One of the joys in fiction is learning new things. For many readers of historical fiction, learning new details -- even contrary to their own expectation -- is a lot of the fun.

So you can definitely use these elements, and expect them to count in your favor. To make that work, you need to make it clear that your details are deliberate, not mistakes. Don't let them feel "Ha, what a moron"; instead, you need to couch it as "Hey, let me explain this to you."

A good way to do that is to supply not only the detail, but also some background:


Don't just mention that some of the Persians are white-skinned -- use their own words for those people; say where they're from; note how skin color is or isn't a factor for them.
When you bring in higher-reaching architecture, mention who built it, what it's for, who can allow themselves these impressive buildings.
Don't just name-drop forks -- mention what table-manners and customs and utensils are in use in that place and time; offer an opinion on what is or isn't polite.


If you're making a counter-claim against your reader's expectations, than adding the detail and context I'm describing makes your counter-claim stronger. It works on several levels.

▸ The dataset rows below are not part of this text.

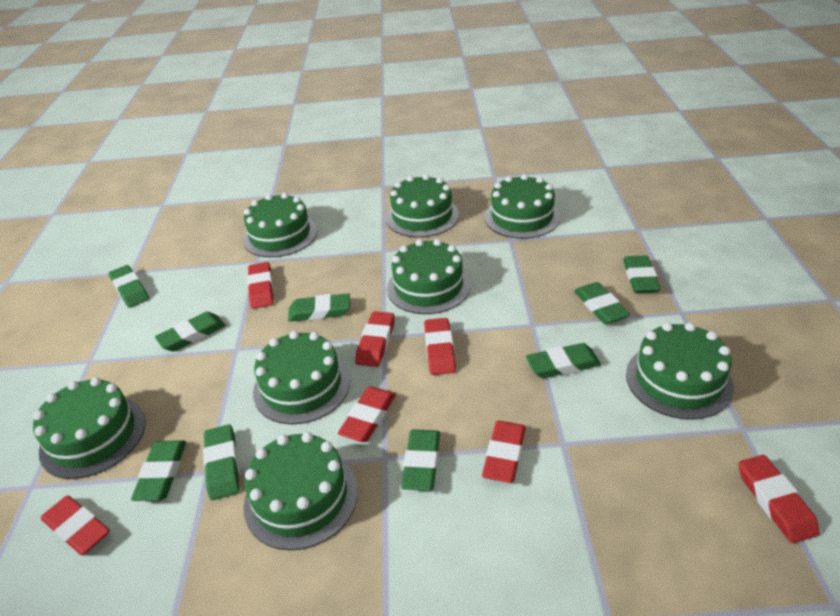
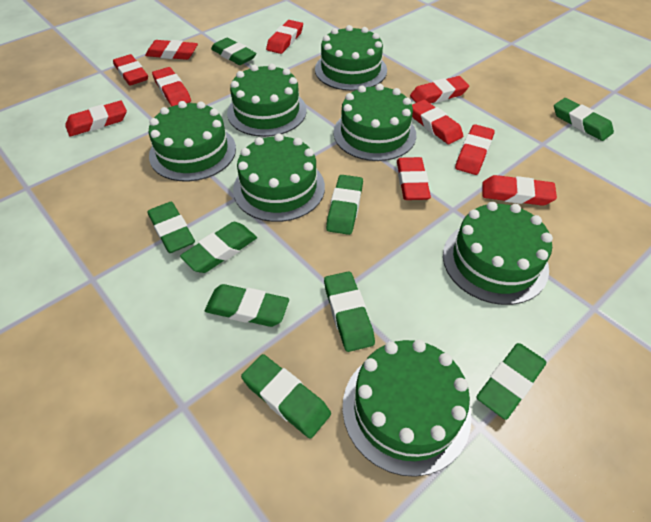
green cake: [33,377,146,479] [243,193,317,257] [244,432,358,550] [253,331,350,424] [386,174,459,237] [387,239,471,314] [485,174,560,239] [626,323,734,420] = 8 -> [149,101,236,181] [227,64,307,137] [233,133,325,222] [315,25,387,91] [334,84,416,161] [343,340,471,477] [443,202,553,305] = 7
red eraser: [41,495,110,555] [247,262,274,309] [338,386,396,442] [355,311,395,367] [424,318,456,375] [482,421,526,483] [739,455,819,543] = 7 -> [65,101,127,137] [113,54,148,86] [145,40,198,60] [152,67,191,106] [266,20,303,54] [397,157,431,200] [410,76,469,103] [412,100,463,144] [455,124,495,175] [482,175,557,206] = 10

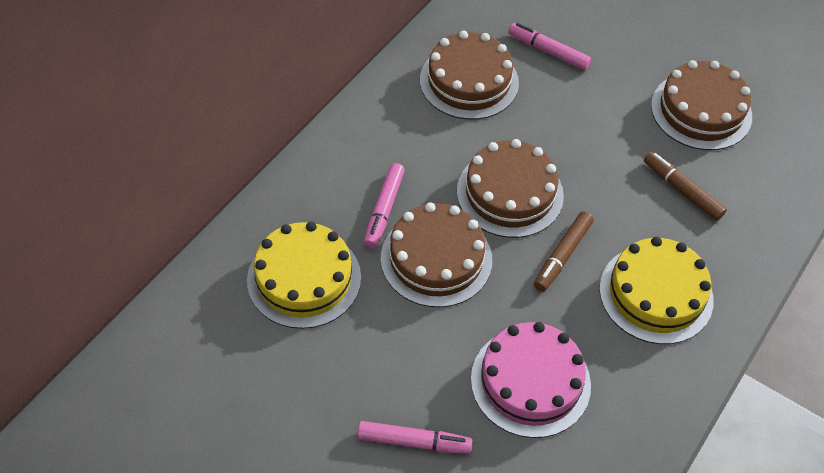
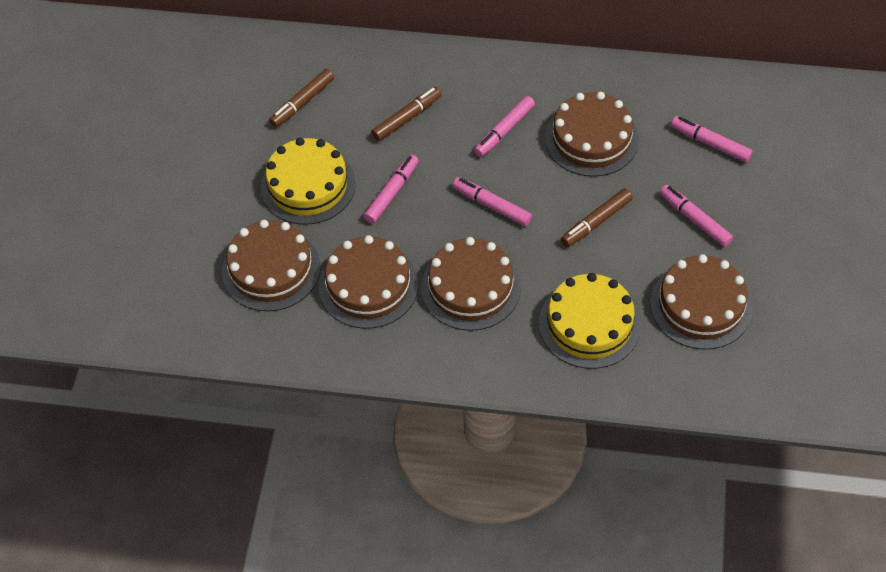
brown cake: [381,203,492,307] [420,31,519,120] [457,139,564,238] [651,60,752,150] = 4 -> [222,220,321,311] [319,235,418,329] [421,237,521,331] [545,92,639,177] [650,254,753,350] = 5
brown marker: [534,211,594,292] [644,152,727,221] = 2 -> [269,69,334,128] [371,87,442,141] [561,188,633,247] = 3
pink cake: [471,322,591,438] = 1 -> none = 0
pink marker: [357,421,472,454] [364,163,405,248] [508,23,591,70] = 3 -> [363,154,419,224] [453,177,532,226] [474,96,535,157] [660,185,733,247] [671,116,753,162] = 5

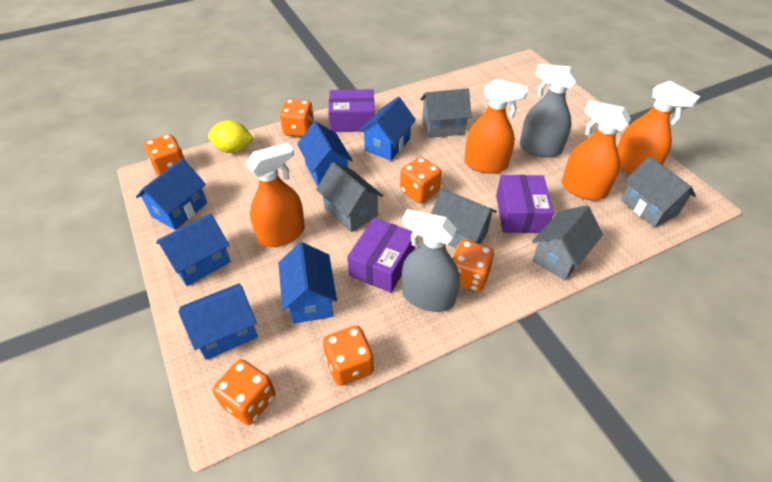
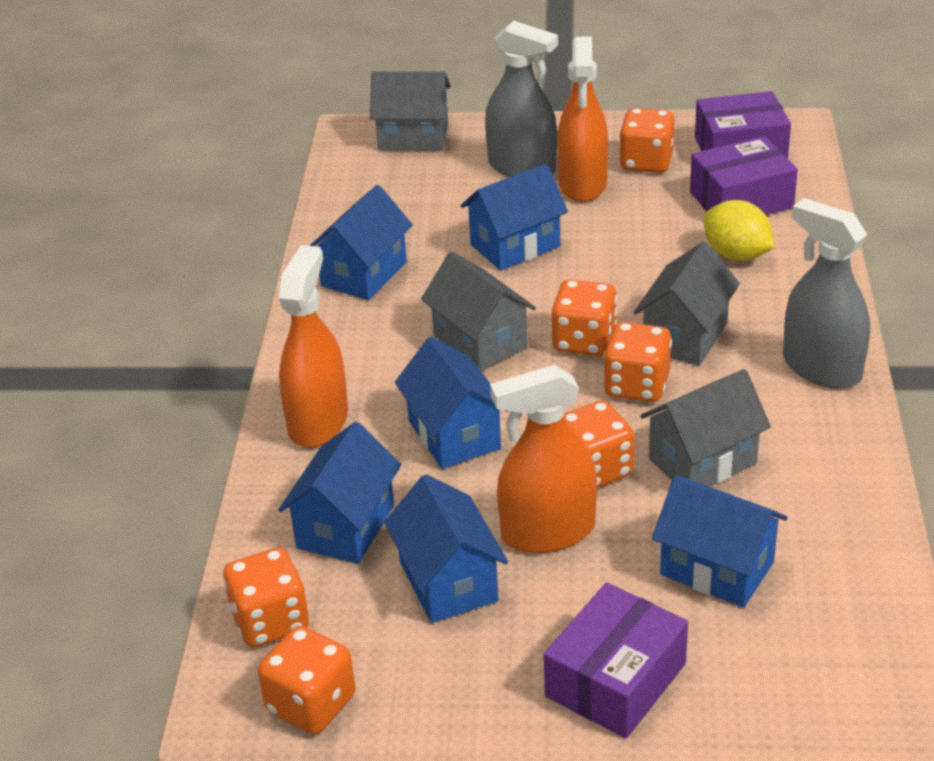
grey house: [316,162,383,232] [420,88,472,138] [431,188,497,248] [532,205,603,280] [621,156,696,228] = 5 -> [370,72,451,151] [421,251,536,371] [633,242,740,366] [640,369,771,486] = 4
orange spray bottle: [245,142,305,247] [464,79,528,174] [562,100,631,200] [617,81,700,175] = 4 -> [279,245,348,448] [490,365,597,553] [557,36,608,202] = 3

Firstly, it signals to the reader: I have given this thought. This is not an absent-minded mistake. You avoid even the quick impression of having made an error.
Secondly, it helps tell the reader, "Listen, here's how this makes sense here; here's where it actually comes from." They can read that and go, hey, that actually does make sense. That can help them reorient themselves -- now that they realize this setting looks different than they expected, your description helps them understand better what how does look and operate.
And thirdly, it gives your counter-claim more substance that your readers can actually check -- they can look up the names and architecture and customs, even if it's just a quick Google to see if that's really a thing.


There are certainly other ways to weave these details in as well -- but this one seems to me the most straightforward, and an excellent place to start from.